Data excerpts:
--- START ---

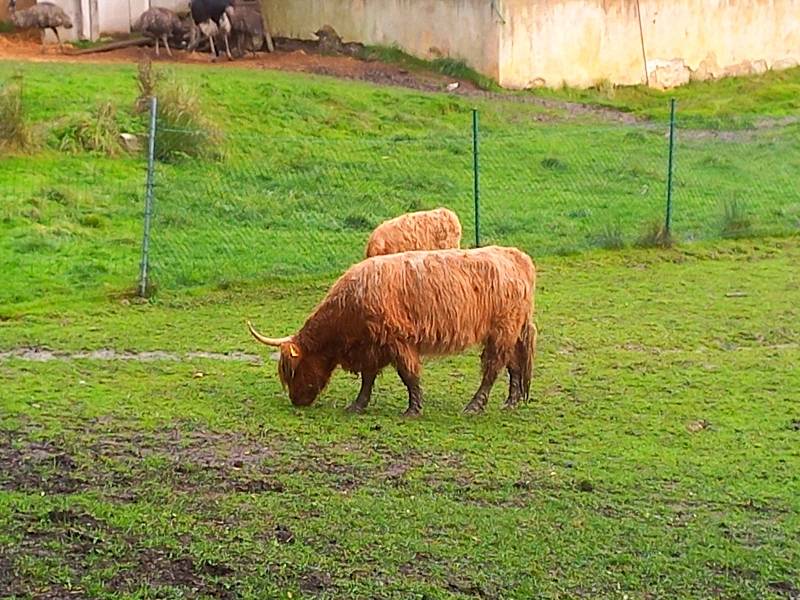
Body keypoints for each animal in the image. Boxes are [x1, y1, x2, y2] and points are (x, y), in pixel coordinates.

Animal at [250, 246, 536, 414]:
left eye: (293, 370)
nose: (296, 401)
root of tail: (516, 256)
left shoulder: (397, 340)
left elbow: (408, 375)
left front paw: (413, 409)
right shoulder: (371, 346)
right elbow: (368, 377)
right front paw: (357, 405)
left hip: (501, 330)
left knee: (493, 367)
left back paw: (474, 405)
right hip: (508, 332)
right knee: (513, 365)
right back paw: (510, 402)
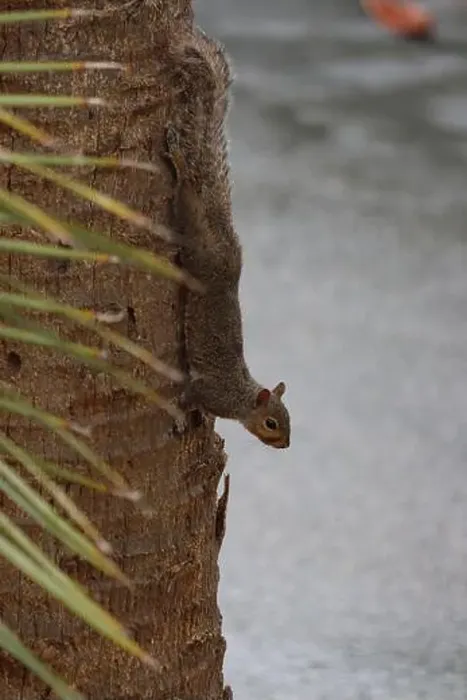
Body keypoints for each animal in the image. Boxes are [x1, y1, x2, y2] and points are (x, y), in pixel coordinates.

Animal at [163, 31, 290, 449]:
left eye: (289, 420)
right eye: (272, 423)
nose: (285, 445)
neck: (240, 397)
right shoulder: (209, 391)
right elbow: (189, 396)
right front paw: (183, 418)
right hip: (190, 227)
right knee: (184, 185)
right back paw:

--- END ---

How to complete this task:
In your copy, reproduce the data above exactly and skip every picture.

Answer below:
Body keypoints for each animal in the image. Boxes are [x1, y1, x2, y2] and points are (x, y), in pixel coordinates.

Animal at [250, 246, 536, 414]:
left eye: (293, 370)
nose: (296, 401)
root of tail: (516, 256)
left shoulder: (397, 340)
left elbow: (408, 375)
left front paw: (413, 409)
right shoulder: (371, 346)
right elbow: (368, 377)
right front paw: (357, 405)
left hip: (501, 330)
left knee: (493, 367)
left back paw: (474, 405)
right hip: (508, 332)
right knee: (513, 365)
right back paw: (510, 402)
Body keypoints for each animal in the image. Boxes are [x1, y1, x2, y2] and points are (x, y), in pixel coordinates.

Animal at [163, 31, 290, 449]:
left eye: (289, 420)
right eye: (272, 423)
nose: (285, 445)
neck: (240, 397)
right shoulder: (209, 391)
right elbow: (189, 396)
right front paw: (183, 418)
right hip: (190, 227)
right knee: (184, 185)
right back paw:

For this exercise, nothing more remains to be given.